Em York (nordeste do Reino Unido), centenas de cédulas enviadas pelos correios foram extraviadas antes mesmo de chegarem aos eleitores. De acordo com o jornal The Guardian, o problema está sendo atribuído a um erro de impressão e a um fechamento temporário no escritório postal da localidade. John Taylor, o responsável do Partido Trabalhista por monitorar as eleições no distrito, disse que recebeu 20 ligações de pessoas que não tiveram acesso às cédulas. “Vamos investigar para descobrir o que deu errado, há queixas demais para ignorarmos. Se houver um resultado muito apertado, então cabe até um recurso contra o resultado”, afirmou.

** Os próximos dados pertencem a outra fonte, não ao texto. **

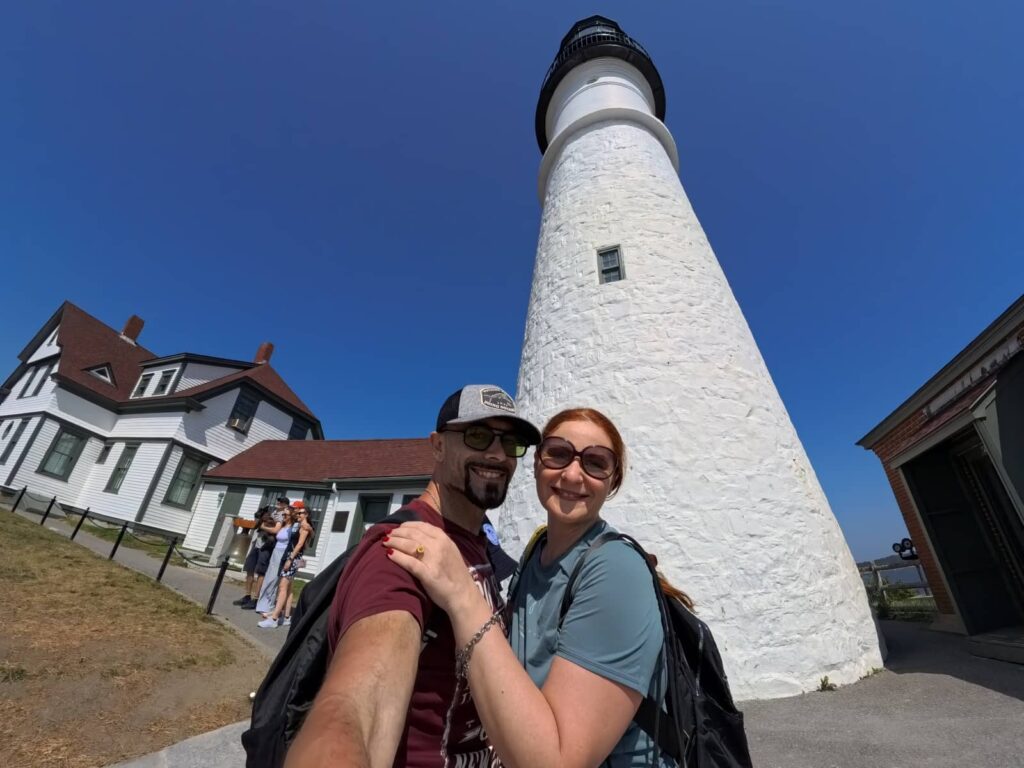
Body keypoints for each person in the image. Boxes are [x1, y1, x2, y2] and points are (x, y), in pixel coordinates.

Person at [385, 407, 685, 768]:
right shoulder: (536, 553)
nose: (573, 474)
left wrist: (463, 596)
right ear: (537, 464)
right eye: (558, 453)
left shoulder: (616, 570)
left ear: (613, 481)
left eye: (596, 462)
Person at [285, 385, 541, 768]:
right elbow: (357, 703)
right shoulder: (403, 548)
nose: (497, 454)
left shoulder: (476, 545)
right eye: (478, 435)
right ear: (437, 446)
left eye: (512, 443)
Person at [258, 502, 315, 628]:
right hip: (290, 555)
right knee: (288, 588)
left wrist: (290, 559)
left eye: (300, 512)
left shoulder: (305, 526)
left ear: (306, 514)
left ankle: (274, 619)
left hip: (292, 557)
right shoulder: (301, 525)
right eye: (298, 512)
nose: (298, 514)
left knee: (282, 587)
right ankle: (287, 616)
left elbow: (300, 545)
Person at [234, 506, 276, 609]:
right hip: (256, 546)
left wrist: (263, 520)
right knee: (249, 568)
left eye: (266, 513)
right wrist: (259, 517)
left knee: (261, 572)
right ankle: (247, 595)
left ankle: (256, 599)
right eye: (264, 513)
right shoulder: (261, 520)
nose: (264, 514)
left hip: (266, 548)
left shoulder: (273, 520)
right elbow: (255, 525)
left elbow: (270, 528)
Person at [255, 505, 293, 615]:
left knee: (277, 581)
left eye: (286, 515)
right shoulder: (284, 526)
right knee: (269, 578)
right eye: (283, 514)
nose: (283, 516)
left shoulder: (293, 528)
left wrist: (290, 558)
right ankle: (262, 605)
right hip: (276, 552)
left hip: (284, 554)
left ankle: (271, 607)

“Todas as acusações de irregularidade recebidas serão apuradas, e se apropriado, serão intensamente investigadas em parceria com as agências responsáveis”, informou a Scotland Yard, por meio de nota. Para Peter Wardle, chefe da Comissão Eleitoral, as denúncias mostram que a fiscalização está atuando bem. “O número de acusações também tem de ser avaliado no contexto do número total de votos, que, nas eleições de 2005, foram de 27 milhões”, disse Wardle.
Susto e milagre
O avião que levava o candidato do Partido pela Independência do Reino Unido (UKIP) para a circunscrição de Buckingham, Nigel Farage, teve que fazer um pouso forçado no aeroporto de Northamptonshire, ao norte de Londres, após o início da votação. O eurocético Farage, 46 anos, ficou levemente ferido e foi levado ao hospital de Banbury. “Ele saiu do acidente ensanguentado. O piloto está em situação um pouco mais grave”, afirmou um porta-voz do partido à agência France-Presse. No hospital, o candidato disse que “tem sorte por estar vivo”.